Альтия рассчитывала на рассказ о каком-нибудь легком скандале, не более. У Давада все же были свои принципы, и распространением по-настоящему грязных кривотолков он не занимался.
Давад улыбнулся ее словам и самодовольно погладил выпирающее брюхо.
— Есть один занятный слушок, радость моя, — начал он. — Правда, Удачного он вроде бы прямо и не касается… Хотя если этот слух подтвердится, то последствия для всех нас будут такие, что и не вдруг расхлебаешь! — И он по очереди обвел попутчиц глазами: все ли слушают. — Это я прознал от одного «нового купчика». Он получил известие с почтовой птицей, прилетевшей из Джамелии…
И он умолк, похлопывая себя по губам указательным пальцем, как если бы в последний момент ему пришлось усомниться: а надо ли подобной вестью делиться.
Он явно напрашивался на уговоры, и Альтия немедля кинула ему кость:
— Рассказывай, рассказывай, не томи! Про Джамелию нам всегда интересно!

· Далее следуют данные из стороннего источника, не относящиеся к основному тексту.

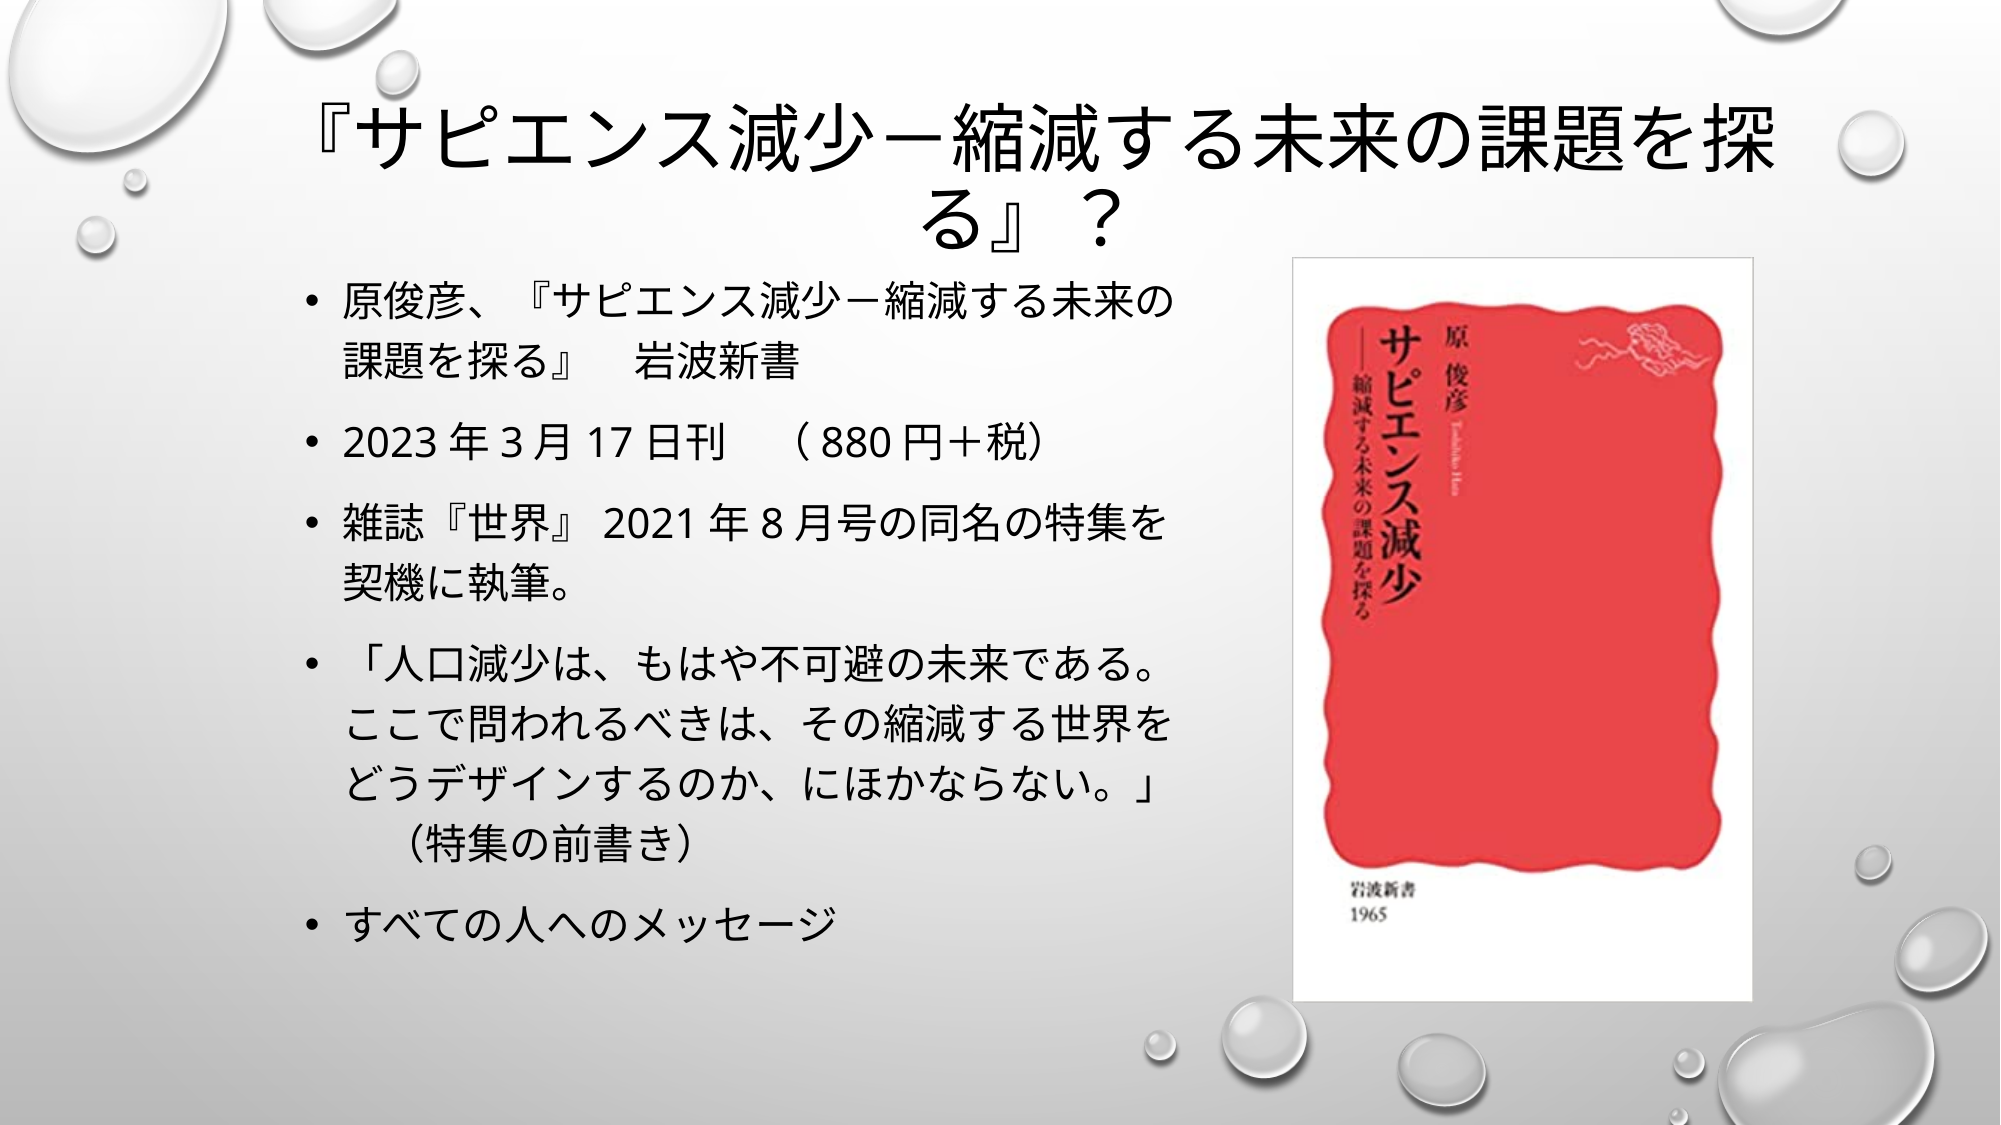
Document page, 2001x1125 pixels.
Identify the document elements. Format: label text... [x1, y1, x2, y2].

list 原俊彦、『サピエンス減少－縮減する未来の課題を探る』 岩波新書 2023年3月17日刊 （880円＋税） 雑誌『世界』2021年8月号の同名の特集を契機に執筆。 「人口減少は、もはや不可避の未来である。ここで問われるべきは、その縮減する世界をどうデザインするのか、にほかならない。」 （特集の前書き） すべての人へのメッセージ [289, 257, 1215, 978]
title 『サピエンス減少－縮減する未来の課題を探る』？ [176, 51, 1878, 314]
picture [0, 0, 2000, 1125]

— Ну хорошо. — Давад откинулся на сиденье кареты. — Вы, я уверен, все помните о той достопамятной заварушке, что случилась зимой. Эти Хупрусы… ты уж не сердись на меня, Малта, я знаю, что за тобой приударяет их младший парнишка, но я говорю о политике Удачного, а не о любовных делах… Так вот, Хупрусы явились в Удачный от лица всех торговцев из Дождевых Чащоб, желая поссорить нас с сатрапом. Я все пытался их урезонить, но… помнишь, Роника, какой гам стоял на том собрании? Кто кого перекричит!.. Ну ладно, порешили на том, чтобы отправить в столицу делегацию старинных торговцев и послать с ними наше старинное уложение, чтобы потребовать от сатрапа его исполнения. И как только им в головы стукнуло, будто рассыпающиеся от ветхости документы в наше время кого-то к чему-то еще обязывают?… Ладно. Сказано — сделано, поехали. Их там вежливо приняли и пообещали, что сатрап рассмотрит их требования. И все!
Он вновь оглядел слушательниц, проверяя, смотрят ли они ему в рот. Новости были на самом деле с порядочной бородой, однако Альтия вежливо слушала. Малта смотрела в запыленное окошко кареты.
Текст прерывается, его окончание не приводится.